Comedy would later be an important genre of the contemporary artistic imaginary , especially in nineteenth-century theater and early cinema , with legendary characters such as Charles Chaplin’s Charlot or Mario Moreno’s Cantinflas.

  1. Types of comedy

Musical comedy
In the musical comedy the characters sing and dance in addition to acting.

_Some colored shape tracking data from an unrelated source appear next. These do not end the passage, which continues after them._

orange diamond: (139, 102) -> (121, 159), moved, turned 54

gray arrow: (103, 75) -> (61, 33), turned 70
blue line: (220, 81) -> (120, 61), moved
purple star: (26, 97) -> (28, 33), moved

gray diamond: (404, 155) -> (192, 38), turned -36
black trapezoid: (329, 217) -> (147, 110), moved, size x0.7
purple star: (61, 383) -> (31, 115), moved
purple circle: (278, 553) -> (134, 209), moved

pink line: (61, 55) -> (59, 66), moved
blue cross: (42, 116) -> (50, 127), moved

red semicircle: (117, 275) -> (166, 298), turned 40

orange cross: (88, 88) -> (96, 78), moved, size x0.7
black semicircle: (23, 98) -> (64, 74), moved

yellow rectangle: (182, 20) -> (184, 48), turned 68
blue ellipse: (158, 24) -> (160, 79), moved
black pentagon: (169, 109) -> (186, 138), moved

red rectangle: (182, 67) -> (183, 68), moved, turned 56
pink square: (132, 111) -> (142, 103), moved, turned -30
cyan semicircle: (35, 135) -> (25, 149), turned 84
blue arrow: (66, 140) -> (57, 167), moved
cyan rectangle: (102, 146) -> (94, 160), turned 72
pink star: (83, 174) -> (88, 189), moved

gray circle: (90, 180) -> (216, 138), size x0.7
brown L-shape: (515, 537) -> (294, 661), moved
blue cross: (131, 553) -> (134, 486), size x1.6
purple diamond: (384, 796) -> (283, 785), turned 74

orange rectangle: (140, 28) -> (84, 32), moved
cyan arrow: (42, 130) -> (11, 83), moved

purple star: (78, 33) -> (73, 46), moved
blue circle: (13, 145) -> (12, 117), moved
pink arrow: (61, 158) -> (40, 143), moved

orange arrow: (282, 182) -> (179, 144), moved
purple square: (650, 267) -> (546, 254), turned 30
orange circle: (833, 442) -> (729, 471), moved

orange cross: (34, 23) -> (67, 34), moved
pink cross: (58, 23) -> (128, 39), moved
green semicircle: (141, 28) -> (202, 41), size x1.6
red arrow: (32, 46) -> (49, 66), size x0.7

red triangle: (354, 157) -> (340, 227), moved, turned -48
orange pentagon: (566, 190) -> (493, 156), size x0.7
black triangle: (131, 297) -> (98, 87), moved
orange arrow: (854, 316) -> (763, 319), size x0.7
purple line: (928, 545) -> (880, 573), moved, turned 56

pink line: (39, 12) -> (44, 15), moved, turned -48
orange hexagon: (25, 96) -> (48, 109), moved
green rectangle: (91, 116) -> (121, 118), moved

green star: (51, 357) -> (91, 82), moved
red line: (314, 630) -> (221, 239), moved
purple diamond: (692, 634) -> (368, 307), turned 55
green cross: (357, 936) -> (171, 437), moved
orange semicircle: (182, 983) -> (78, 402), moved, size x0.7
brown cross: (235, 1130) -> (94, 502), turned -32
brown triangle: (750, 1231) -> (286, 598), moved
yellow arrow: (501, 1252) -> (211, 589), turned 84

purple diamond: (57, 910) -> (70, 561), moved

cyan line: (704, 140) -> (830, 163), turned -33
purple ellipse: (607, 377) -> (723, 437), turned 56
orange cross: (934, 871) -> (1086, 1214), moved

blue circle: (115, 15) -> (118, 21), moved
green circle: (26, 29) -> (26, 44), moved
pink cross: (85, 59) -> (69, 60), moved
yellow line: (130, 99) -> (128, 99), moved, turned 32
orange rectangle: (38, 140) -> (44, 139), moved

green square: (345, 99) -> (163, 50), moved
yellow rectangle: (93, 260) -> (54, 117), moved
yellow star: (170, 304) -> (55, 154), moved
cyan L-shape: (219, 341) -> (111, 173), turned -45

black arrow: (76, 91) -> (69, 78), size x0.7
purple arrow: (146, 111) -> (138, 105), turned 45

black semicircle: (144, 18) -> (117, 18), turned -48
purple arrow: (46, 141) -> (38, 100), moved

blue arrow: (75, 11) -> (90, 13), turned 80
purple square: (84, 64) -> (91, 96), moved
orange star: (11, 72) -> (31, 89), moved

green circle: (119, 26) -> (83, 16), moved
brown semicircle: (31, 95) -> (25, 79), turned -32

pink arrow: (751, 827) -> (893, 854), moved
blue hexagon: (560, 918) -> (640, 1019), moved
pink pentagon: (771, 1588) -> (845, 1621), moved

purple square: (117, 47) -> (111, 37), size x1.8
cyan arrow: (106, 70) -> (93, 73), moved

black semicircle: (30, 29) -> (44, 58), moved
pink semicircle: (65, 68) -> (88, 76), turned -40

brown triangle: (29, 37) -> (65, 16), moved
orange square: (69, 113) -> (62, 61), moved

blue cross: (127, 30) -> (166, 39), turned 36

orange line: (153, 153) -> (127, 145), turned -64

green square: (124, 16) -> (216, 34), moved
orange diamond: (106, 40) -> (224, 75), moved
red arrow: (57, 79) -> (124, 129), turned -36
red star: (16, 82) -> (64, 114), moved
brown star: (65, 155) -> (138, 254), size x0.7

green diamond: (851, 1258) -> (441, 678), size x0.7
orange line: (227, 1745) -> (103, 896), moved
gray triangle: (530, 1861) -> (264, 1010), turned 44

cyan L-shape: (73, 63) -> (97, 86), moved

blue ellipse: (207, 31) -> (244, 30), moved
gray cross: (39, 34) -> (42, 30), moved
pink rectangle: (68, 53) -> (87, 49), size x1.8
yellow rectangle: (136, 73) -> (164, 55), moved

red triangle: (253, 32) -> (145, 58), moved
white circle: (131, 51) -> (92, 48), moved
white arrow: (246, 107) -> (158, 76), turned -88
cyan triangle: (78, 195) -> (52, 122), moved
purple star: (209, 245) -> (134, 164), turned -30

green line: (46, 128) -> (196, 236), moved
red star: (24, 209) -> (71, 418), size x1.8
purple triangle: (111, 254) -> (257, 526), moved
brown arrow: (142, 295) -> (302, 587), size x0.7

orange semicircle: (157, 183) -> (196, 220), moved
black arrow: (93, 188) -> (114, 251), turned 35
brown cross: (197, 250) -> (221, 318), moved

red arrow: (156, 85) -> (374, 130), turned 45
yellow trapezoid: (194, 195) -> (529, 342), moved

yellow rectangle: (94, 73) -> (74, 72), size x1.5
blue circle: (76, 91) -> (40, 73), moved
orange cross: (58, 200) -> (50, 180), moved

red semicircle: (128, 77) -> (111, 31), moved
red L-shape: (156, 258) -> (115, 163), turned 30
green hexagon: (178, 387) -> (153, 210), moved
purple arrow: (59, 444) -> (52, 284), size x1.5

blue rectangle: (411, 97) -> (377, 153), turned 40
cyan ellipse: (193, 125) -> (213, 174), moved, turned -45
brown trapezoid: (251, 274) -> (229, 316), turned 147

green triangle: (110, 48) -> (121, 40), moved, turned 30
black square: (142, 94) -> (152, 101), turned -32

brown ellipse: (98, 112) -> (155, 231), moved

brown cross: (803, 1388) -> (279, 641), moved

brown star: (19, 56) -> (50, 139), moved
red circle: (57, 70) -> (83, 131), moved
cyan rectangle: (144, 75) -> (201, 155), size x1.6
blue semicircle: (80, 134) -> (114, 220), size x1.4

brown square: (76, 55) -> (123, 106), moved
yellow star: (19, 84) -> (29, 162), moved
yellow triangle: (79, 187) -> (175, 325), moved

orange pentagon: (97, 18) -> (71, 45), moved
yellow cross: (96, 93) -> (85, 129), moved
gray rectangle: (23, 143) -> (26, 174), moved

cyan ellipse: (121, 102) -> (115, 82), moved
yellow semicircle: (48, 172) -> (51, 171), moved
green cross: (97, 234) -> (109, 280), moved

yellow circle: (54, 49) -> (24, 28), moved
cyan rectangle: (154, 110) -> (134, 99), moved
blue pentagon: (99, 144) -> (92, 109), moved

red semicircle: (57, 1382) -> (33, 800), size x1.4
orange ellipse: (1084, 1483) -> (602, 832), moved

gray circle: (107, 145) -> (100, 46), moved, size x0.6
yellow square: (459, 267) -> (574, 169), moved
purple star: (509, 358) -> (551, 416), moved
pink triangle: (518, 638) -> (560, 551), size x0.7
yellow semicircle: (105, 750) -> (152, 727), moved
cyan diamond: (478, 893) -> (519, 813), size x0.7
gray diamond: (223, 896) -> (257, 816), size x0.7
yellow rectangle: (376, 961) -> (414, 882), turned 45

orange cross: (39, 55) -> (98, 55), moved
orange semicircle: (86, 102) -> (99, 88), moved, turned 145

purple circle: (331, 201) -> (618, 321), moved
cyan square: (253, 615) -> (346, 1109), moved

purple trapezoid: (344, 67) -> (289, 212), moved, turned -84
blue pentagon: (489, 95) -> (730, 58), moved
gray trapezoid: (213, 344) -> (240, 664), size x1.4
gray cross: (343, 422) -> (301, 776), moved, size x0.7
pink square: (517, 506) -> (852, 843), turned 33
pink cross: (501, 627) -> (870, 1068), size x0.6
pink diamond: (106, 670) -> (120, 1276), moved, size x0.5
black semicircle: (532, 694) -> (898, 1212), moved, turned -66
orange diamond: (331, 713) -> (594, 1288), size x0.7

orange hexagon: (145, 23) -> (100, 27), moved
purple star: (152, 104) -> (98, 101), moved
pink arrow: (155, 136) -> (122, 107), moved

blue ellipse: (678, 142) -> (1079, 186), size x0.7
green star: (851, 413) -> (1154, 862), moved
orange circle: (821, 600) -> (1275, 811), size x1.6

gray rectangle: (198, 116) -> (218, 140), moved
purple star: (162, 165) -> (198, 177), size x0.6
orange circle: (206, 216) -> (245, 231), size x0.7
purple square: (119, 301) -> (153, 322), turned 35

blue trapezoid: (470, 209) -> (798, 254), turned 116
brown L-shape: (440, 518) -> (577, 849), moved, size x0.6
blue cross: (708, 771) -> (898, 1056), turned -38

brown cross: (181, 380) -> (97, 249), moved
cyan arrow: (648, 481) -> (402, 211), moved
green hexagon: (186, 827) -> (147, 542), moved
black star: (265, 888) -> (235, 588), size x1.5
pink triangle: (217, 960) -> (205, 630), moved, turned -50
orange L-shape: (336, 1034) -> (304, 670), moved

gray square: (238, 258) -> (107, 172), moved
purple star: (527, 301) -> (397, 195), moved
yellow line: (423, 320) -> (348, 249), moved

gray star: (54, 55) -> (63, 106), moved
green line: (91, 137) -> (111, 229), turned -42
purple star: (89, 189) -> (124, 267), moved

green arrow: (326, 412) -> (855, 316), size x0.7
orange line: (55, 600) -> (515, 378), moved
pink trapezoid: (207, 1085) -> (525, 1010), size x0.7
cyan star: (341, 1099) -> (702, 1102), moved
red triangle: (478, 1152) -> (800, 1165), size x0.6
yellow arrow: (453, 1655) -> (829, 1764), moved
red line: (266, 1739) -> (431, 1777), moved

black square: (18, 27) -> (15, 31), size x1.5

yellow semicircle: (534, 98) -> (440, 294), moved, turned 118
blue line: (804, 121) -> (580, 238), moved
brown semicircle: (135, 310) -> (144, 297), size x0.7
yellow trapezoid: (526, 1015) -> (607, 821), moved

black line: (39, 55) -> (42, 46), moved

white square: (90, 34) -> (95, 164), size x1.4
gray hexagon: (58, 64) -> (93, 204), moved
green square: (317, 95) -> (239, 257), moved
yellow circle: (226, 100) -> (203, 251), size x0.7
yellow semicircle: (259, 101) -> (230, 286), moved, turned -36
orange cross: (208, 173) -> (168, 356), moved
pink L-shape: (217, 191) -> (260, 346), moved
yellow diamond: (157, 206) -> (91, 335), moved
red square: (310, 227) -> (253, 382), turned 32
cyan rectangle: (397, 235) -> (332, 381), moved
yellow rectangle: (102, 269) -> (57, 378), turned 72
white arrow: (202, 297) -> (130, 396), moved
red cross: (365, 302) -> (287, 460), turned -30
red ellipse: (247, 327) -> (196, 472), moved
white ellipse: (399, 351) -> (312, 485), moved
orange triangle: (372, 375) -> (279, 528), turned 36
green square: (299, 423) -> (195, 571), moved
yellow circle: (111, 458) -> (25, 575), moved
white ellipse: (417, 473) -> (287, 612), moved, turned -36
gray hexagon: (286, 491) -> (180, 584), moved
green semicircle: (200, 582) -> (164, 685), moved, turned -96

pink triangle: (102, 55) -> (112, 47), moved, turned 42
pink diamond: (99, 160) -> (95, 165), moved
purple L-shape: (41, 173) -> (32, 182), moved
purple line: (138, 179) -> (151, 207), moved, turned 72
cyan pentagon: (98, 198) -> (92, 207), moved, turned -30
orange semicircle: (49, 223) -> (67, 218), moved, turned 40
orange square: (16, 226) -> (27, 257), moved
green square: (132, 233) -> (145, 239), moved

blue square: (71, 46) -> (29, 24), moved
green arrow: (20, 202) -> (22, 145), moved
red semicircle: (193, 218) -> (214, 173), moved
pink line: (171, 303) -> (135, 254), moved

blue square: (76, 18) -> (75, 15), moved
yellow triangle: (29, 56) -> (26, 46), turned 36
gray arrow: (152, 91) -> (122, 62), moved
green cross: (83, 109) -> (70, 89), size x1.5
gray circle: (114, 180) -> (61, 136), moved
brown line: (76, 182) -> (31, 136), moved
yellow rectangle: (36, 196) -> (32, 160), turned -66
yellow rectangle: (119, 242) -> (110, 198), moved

There are various classifications of comedy, depending on the type of plot and characters it shows. Some examples are:

  • Old comedy . The work of the great comedians of antiquity is well known, such as Aristophanes, Cratés or Cratinos, inventors of the genre.
  • Tangle comedy . Also called “situation”, it consists of the random and crazy mix of two or more stories that converge unintentionally and give rise to misunderstandings.
  • Physical comedy . Called in English  slapstick , it is the comedy of important physical or acting component, that is, in which the actors suffer physical accidents: falls, blows, etc.
  • Pastoral or pastoral comedy . Dedicated to the bucolic country life, with loves between shepherds or peasants.
  • Satirical comedy . That which ridicules certain institutions or individuals, enhancing their defects and making fun of the powerful.
  • Comedy of magic . Also known as apparatus comedy, it has the presence of all kinds of magical beings and animals that require special situations and effects (stage).
  • Musical comedy . Where the characters not only act, but sing and dance.
  1. Comedy Examples

Some of the most recognized comedies are:

  • Lysistrata ,  the clouds  and  the frogs  of Aristophanes.
  • The imaginary patient  of Molière.
  •  Plauto’s pot .
  • The convicted of distrustful  and  The mocker of Seville  by Tirso de Molina.
  • The importance of being named Ernesto  de Oscar Wilde.
  • The great dictator  of Charles Chaplin.
  • The father ,  The sweeper ,  There is the detail  of Mario Moreno “Cantinflas.”